#### Parts of the exercise
[1] Retype the part of the road energy passage starting at "The scale of" and ending at "significant power generation.".
[2] Summarize the road energy passage in two sentences.

The scale of traffic on highways or busy intersections is what makes this system viable for meeting local energy demands.

Practical Uses and System Viability

The electricity obtained has direct applications on the road itself and its surroundings. It can power streetlights, traffic lights, surveillance cameras, and sensors integrated into the road. In pilot tests, this energy has also been used for electric vehicle charging points or to supply nearby buildings, such as gas stations or rest areas. Although a single car's contribution is small, the total traffic volume allows for significant power generation.

Potential Applications:
  • Power Public Lighting: Reduce dependence on the main electrical grid for road illumination.
  • Maintain Signals and Sensors: Provide autonomous energy to intelligent transportation systems.
  • Charge Electric Vehicles: Enable charging points at bus stops or specific lanes.

Challenges on the Real Road

The main challenge is not just generating electricity, but ensuring that the infrastructure withstands extreme road conditions. The technology must endure the constant weight of heavy trucks, thermal variations, humidity, and general wear. Its true trial by fire will be to demonstrate durability and profitability outside the controlled laboratory environment, under the continuous stress of real traffic and weather exposure. The future of this innovation depends on overcoming these practical obstacles. 🔧

#### Data listing
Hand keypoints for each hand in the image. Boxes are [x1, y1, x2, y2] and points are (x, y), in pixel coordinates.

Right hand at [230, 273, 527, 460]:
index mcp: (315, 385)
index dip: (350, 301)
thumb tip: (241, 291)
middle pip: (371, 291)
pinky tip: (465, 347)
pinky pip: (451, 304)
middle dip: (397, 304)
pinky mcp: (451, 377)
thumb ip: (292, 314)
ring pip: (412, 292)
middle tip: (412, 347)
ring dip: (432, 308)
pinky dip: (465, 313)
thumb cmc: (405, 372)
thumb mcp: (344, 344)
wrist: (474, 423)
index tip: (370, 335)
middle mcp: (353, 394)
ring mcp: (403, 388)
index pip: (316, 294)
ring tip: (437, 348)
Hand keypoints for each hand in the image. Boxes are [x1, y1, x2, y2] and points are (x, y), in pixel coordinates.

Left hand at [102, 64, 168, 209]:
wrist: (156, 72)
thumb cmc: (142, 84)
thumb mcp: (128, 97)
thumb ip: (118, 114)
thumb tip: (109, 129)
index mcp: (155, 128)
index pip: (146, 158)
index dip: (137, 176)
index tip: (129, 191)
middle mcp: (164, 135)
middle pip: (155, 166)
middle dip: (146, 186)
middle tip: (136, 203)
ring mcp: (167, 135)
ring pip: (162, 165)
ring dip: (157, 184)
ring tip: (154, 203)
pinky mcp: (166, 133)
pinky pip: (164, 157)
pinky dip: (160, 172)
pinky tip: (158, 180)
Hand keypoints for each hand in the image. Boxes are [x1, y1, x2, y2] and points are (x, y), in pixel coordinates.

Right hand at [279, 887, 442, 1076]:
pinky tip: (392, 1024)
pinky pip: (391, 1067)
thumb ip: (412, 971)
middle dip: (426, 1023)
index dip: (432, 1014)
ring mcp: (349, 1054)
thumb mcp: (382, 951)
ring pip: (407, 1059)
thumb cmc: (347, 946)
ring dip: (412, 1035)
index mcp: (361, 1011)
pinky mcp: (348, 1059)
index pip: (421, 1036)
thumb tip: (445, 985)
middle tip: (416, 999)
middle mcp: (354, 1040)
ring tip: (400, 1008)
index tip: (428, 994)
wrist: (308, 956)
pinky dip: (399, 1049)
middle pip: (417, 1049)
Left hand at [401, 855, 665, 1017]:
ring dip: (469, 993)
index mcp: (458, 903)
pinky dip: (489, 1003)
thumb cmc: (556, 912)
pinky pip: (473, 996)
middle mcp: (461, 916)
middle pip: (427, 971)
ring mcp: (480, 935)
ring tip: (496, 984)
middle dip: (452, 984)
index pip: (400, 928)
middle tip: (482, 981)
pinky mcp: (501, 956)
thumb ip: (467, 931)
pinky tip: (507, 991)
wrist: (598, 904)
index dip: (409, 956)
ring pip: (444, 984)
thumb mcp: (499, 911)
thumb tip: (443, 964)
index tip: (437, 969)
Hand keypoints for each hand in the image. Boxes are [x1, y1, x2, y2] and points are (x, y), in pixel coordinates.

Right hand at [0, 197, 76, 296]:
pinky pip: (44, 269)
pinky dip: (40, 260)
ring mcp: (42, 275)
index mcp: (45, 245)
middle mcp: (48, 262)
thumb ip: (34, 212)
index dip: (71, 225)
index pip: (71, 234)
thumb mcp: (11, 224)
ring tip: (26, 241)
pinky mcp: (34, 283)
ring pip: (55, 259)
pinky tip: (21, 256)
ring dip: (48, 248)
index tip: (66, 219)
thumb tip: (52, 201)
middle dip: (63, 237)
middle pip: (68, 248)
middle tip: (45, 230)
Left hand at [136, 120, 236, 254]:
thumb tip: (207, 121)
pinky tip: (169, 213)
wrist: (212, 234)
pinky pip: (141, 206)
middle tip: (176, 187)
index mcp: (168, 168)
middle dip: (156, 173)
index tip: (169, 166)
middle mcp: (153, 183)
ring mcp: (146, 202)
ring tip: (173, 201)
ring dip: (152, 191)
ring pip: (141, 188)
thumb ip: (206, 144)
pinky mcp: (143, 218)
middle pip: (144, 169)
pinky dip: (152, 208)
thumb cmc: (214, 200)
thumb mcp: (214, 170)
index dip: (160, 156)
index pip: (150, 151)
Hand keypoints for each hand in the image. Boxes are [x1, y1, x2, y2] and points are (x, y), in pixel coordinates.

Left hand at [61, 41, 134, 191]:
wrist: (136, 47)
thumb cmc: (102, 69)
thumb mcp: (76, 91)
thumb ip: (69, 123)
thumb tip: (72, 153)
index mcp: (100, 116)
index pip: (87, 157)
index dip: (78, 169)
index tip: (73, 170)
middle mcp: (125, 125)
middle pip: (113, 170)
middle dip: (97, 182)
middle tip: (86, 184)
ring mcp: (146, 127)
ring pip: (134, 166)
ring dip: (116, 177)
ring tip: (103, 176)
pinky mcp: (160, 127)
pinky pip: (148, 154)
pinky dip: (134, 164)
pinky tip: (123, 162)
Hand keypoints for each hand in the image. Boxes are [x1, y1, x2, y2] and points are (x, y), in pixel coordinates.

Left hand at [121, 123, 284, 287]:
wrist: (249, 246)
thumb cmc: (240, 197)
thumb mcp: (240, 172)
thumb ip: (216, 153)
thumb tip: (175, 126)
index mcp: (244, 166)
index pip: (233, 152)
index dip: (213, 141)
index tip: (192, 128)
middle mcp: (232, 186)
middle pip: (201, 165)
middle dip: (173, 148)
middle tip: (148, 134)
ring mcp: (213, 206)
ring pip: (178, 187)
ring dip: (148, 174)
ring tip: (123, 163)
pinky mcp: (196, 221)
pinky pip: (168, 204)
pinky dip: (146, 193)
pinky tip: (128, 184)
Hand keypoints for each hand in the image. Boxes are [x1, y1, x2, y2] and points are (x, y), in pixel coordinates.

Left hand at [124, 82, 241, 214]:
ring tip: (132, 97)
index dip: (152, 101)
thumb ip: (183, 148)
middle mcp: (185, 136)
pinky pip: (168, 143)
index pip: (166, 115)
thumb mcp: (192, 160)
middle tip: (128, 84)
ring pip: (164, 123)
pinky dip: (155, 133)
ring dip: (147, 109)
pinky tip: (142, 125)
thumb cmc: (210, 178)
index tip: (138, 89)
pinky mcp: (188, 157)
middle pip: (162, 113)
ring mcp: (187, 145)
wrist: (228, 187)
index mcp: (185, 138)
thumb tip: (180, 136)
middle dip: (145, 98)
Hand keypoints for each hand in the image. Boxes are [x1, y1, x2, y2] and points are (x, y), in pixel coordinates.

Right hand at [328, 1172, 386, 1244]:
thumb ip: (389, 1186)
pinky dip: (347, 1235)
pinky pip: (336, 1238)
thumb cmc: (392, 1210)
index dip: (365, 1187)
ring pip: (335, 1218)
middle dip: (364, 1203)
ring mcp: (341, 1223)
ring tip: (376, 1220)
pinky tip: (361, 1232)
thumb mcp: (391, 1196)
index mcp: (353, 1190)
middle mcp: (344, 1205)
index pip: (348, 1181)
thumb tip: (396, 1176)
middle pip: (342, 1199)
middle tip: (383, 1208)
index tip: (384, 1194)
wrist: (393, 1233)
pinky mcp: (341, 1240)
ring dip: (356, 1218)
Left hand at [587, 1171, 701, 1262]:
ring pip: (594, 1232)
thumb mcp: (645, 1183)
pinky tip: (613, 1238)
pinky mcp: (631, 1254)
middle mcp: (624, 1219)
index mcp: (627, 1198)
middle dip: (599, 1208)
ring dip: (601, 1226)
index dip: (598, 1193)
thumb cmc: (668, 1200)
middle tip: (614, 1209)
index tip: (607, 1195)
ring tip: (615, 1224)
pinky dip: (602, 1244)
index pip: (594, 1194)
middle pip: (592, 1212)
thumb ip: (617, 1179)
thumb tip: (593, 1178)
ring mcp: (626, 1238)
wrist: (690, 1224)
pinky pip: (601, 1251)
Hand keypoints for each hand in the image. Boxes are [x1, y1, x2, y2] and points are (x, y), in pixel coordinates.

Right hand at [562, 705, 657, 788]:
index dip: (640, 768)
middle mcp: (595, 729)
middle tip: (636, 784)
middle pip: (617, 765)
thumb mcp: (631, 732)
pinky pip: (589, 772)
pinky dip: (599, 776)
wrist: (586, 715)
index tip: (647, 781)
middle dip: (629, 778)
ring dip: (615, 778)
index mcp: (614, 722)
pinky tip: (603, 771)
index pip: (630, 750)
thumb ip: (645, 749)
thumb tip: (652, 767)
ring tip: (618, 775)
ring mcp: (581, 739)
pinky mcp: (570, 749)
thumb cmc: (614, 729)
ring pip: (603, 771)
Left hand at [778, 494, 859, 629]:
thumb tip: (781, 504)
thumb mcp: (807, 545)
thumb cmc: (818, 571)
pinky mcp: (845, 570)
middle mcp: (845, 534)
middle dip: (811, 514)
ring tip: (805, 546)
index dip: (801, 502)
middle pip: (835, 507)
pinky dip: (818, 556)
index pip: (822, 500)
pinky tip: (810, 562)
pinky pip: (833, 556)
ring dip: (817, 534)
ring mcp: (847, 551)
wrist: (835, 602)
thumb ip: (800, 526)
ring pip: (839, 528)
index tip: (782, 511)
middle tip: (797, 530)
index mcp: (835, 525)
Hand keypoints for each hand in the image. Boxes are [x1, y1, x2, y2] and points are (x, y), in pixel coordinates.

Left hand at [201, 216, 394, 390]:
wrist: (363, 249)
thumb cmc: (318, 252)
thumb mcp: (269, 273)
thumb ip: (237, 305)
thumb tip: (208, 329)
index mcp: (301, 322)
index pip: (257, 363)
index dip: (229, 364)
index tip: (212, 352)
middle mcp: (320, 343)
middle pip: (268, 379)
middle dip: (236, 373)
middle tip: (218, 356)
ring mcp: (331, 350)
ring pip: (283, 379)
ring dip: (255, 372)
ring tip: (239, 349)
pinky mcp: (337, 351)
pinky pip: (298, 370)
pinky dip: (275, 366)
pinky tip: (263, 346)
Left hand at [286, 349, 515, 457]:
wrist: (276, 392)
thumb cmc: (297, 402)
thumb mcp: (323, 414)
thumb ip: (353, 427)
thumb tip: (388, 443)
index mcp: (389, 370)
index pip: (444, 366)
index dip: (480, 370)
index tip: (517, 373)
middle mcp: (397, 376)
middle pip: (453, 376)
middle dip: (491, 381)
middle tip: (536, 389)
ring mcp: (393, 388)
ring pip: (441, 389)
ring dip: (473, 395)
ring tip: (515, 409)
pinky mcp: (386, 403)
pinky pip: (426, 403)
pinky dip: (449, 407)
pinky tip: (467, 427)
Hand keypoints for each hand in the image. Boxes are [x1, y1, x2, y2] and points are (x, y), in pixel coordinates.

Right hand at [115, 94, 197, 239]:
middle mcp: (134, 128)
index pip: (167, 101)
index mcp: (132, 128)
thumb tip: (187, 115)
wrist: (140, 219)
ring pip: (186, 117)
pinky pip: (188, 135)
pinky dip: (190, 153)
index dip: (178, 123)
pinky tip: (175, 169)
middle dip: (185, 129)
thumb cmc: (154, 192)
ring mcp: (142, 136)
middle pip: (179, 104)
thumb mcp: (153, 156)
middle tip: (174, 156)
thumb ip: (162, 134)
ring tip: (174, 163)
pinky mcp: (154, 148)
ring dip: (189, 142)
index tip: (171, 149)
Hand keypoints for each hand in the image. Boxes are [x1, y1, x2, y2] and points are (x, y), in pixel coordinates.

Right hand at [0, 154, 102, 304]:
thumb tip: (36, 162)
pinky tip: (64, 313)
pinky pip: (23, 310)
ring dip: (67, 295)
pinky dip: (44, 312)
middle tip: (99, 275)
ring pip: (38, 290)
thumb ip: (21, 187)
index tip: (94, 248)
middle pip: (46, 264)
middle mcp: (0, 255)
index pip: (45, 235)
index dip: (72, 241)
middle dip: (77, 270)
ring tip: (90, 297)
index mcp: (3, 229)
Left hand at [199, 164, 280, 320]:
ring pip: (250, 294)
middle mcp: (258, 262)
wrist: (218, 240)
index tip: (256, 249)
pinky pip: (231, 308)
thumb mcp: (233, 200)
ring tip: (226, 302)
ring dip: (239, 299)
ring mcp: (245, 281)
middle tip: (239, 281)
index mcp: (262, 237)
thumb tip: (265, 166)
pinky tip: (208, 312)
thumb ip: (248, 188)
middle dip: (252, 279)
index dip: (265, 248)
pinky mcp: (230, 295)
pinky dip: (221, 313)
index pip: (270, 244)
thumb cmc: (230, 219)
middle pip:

#### Solutions to the exercise
[1]
The scale of traffic on highways or busy intersections is what makes this system viable for meeting local energy demands.

Practical Uses and System Viability

The electricity obtained has direct applications on the road itself and its surroundings. It can power streetlights, traffic lights, surveillance cameras, and sensors integrated into the road. In pilot tests, this energy has also been used for electric vehicle charging points or to supply nearby buildings, such as gas stations or rest areas. Although a single car's contribution is small, the total traffic volume allows for significant power generation.

[2] Electricity generated from heavy traffic on highways and busy intersections can power streetlights, traffic lights, cameras, and road sensors, and pilot tests have also used it for electric vehicle charging points and nearby buildings. The main challenge is showing that the infrastructure can withstand heavy trucks, temperature changes, humidity, and wear, and stay durable and profitable under real traffic and weather.